Study material.
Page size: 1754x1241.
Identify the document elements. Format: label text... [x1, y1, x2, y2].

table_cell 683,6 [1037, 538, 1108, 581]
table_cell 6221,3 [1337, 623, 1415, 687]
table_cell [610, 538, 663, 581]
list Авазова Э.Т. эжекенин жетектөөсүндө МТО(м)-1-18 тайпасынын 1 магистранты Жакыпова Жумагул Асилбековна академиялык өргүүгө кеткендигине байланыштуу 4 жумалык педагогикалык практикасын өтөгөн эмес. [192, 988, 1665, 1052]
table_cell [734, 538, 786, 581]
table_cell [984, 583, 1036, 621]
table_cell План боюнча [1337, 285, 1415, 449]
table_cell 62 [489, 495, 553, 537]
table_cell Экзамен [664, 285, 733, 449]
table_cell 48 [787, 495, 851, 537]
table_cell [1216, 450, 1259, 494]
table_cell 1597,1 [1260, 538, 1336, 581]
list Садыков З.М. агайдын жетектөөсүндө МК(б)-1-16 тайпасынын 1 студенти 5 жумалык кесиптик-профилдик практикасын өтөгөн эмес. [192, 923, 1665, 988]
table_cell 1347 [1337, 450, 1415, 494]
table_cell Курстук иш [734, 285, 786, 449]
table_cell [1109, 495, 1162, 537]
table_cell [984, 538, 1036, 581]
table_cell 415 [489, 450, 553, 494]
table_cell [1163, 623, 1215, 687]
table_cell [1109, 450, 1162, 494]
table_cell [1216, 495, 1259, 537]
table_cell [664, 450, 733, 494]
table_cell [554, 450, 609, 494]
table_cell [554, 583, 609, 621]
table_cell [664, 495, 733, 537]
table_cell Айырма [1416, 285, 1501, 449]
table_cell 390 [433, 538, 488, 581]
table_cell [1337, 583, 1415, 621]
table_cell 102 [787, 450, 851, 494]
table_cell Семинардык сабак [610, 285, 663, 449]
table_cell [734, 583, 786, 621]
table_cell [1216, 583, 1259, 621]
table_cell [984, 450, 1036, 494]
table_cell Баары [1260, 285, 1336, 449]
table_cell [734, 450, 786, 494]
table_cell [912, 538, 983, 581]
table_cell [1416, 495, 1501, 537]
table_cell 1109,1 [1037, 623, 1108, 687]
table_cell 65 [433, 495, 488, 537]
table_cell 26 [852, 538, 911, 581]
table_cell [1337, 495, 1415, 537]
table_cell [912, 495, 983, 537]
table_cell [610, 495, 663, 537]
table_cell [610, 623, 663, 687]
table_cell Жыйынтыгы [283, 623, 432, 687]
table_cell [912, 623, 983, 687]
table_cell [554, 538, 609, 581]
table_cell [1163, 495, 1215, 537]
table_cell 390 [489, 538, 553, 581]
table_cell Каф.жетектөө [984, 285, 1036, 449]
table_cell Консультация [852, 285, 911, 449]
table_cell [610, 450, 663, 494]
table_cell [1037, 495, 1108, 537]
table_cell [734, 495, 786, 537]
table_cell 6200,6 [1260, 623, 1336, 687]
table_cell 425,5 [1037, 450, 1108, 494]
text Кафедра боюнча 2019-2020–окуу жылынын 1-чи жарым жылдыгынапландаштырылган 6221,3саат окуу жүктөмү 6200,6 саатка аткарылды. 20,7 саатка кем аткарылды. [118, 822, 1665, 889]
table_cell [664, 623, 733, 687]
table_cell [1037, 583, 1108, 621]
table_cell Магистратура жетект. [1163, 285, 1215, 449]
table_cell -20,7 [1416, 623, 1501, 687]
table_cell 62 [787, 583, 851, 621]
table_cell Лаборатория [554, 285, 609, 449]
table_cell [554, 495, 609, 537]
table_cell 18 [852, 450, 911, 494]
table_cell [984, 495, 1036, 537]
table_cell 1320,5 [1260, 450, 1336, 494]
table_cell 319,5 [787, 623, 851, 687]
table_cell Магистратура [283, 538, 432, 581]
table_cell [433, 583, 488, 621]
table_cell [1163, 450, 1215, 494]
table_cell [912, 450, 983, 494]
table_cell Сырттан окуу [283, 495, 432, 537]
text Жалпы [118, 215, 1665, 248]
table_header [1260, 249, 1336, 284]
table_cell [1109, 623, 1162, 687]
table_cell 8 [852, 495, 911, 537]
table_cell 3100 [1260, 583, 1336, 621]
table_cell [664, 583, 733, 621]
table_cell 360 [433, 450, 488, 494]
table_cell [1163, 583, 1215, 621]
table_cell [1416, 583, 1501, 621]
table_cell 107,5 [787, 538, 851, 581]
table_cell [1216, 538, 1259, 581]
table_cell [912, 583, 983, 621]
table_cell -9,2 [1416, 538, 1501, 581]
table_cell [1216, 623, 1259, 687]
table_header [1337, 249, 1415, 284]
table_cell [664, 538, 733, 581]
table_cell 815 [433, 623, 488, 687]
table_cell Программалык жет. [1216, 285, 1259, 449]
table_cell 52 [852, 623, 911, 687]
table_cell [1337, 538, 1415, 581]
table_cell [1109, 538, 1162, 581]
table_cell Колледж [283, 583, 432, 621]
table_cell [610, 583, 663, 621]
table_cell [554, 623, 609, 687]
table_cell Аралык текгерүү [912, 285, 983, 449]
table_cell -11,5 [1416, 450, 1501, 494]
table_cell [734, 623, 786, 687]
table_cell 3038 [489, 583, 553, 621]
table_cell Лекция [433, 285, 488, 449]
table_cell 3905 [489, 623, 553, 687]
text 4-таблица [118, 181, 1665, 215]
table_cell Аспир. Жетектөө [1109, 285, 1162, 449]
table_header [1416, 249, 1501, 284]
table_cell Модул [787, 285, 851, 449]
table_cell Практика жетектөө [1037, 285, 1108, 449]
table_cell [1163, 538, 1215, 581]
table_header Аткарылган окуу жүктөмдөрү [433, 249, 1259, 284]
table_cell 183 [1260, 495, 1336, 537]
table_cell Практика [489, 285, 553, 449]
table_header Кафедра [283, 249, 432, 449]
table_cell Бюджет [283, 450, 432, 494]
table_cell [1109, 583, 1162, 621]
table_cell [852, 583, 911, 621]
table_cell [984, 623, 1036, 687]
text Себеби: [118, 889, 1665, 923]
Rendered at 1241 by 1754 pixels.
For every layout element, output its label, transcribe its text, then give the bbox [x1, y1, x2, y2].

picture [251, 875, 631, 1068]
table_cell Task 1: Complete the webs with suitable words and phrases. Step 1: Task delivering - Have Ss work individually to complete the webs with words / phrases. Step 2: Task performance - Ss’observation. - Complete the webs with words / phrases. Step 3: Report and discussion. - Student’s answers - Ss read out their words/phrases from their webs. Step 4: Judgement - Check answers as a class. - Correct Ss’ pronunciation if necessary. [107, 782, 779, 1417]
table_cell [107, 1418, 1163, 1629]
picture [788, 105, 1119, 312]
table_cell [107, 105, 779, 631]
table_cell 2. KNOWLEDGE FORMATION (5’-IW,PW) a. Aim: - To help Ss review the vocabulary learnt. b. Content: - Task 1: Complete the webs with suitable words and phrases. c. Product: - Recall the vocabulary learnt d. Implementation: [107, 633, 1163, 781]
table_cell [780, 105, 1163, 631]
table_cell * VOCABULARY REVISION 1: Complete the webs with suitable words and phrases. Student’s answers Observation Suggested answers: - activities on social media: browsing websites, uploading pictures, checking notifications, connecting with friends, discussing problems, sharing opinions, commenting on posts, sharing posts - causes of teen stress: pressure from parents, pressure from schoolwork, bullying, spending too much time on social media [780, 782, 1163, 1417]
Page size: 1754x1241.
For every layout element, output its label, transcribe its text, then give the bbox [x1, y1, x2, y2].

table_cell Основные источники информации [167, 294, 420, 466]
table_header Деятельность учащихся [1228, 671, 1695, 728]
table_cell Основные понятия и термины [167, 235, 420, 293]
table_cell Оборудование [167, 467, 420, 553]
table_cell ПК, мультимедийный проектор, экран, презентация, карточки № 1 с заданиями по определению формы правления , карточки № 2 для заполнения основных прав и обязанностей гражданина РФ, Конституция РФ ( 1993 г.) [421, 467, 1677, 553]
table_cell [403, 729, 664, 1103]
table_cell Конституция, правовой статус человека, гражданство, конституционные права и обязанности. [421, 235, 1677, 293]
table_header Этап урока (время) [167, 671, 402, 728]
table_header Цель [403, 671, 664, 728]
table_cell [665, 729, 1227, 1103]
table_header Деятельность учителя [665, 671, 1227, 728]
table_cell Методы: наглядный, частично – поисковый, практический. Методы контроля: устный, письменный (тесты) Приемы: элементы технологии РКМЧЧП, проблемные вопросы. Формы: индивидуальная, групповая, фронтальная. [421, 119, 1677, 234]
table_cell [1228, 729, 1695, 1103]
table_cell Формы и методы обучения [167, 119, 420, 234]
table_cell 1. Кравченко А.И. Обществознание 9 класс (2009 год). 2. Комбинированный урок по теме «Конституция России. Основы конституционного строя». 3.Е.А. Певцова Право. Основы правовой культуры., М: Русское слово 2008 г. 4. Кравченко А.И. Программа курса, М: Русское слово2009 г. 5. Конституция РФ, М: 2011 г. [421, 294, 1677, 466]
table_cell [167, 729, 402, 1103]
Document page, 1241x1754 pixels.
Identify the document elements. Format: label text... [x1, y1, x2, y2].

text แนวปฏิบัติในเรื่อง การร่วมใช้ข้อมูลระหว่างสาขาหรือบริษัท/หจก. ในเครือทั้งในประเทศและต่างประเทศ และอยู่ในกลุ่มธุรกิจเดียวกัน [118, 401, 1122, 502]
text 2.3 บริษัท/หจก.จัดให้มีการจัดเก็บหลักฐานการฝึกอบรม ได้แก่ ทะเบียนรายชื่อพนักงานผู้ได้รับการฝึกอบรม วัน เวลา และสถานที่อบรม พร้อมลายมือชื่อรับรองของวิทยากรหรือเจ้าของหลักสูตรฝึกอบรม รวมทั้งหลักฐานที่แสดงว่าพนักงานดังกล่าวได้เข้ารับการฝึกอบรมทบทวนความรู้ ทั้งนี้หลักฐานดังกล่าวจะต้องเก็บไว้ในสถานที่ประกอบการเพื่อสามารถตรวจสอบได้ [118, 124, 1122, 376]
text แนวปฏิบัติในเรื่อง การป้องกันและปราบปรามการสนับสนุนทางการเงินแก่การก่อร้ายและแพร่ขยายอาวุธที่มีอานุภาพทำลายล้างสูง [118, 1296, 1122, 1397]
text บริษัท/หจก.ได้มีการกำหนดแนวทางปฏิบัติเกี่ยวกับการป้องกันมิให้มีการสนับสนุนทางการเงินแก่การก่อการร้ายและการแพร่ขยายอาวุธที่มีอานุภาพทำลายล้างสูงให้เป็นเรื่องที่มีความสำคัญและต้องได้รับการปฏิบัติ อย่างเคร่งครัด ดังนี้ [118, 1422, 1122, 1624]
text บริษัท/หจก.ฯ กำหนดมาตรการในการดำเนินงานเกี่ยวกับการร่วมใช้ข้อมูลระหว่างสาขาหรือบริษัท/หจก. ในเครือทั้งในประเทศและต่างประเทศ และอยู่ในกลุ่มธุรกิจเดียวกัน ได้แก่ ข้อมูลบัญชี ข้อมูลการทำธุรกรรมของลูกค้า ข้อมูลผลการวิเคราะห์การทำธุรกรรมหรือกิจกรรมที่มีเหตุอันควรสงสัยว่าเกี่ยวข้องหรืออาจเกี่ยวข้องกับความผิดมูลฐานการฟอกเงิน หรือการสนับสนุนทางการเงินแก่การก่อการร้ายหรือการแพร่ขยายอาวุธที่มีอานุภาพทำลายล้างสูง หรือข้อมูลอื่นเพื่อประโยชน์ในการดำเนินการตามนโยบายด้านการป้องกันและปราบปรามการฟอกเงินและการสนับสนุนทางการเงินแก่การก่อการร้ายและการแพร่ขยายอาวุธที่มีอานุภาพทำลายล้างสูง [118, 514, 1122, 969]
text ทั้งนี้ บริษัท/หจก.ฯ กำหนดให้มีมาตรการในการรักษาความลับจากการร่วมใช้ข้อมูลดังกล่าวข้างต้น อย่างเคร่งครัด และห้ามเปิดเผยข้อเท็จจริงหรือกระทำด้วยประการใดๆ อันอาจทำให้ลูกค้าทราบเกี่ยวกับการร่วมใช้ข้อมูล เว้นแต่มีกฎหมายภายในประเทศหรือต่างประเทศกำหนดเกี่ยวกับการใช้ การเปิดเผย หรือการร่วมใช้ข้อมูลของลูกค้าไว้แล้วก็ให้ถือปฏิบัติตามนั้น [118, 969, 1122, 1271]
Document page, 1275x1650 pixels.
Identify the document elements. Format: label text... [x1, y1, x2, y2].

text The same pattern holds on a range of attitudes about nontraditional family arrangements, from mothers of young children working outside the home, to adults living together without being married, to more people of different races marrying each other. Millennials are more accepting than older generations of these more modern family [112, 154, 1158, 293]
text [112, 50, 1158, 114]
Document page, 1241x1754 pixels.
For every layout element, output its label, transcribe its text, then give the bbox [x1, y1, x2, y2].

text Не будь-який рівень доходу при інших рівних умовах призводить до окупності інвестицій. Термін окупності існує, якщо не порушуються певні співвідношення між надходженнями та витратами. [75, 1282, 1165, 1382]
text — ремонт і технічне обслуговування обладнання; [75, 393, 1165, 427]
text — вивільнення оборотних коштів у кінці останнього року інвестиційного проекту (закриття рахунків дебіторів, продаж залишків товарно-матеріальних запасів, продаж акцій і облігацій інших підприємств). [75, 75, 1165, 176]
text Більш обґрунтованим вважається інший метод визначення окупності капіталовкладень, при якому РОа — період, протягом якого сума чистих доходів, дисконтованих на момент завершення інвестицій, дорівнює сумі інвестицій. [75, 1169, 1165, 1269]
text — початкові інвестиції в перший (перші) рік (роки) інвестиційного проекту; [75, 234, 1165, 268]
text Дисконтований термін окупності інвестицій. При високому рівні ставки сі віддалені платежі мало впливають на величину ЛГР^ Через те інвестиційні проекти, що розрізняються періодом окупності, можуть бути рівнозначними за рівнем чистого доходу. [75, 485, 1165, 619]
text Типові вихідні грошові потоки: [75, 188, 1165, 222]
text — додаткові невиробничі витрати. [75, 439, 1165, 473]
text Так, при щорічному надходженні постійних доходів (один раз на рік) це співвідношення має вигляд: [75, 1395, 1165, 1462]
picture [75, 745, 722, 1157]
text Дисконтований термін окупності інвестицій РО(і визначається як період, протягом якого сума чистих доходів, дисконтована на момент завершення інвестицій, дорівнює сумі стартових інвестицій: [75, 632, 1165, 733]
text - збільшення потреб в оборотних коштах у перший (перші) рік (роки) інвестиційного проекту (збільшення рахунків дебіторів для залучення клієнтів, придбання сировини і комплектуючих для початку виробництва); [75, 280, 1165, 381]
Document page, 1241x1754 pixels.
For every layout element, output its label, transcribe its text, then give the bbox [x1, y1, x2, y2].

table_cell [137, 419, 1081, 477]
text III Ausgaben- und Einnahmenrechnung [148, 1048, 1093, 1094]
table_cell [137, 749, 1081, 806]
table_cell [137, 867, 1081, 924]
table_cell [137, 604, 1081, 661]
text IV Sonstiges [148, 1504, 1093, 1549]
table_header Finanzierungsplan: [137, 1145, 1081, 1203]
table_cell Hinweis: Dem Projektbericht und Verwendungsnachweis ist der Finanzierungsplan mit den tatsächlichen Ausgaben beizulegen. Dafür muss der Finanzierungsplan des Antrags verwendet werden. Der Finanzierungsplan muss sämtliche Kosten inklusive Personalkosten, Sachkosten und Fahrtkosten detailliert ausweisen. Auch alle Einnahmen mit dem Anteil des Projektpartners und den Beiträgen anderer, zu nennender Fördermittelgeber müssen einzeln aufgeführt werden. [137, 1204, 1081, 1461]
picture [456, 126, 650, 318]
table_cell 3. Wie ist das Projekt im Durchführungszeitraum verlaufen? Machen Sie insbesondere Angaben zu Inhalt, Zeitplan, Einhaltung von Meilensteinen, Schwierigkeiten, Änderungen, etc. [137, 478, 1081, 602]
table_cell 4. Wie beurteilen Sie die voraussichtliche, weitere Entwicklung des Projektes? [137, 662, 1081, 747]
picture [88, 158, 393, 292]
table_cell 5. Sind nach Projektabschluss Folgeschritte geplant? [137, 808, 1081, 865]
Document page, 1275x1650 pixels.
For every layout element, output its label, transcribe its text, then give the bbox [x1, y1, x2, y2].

What to do. Go line by line through the data and copy any that contain "Деятельность".

Written solution.
table_header Деятельность учащихся [1228, 671, 1695, 728]
table_header Деятельность учителя [665, 671, 1227, 728]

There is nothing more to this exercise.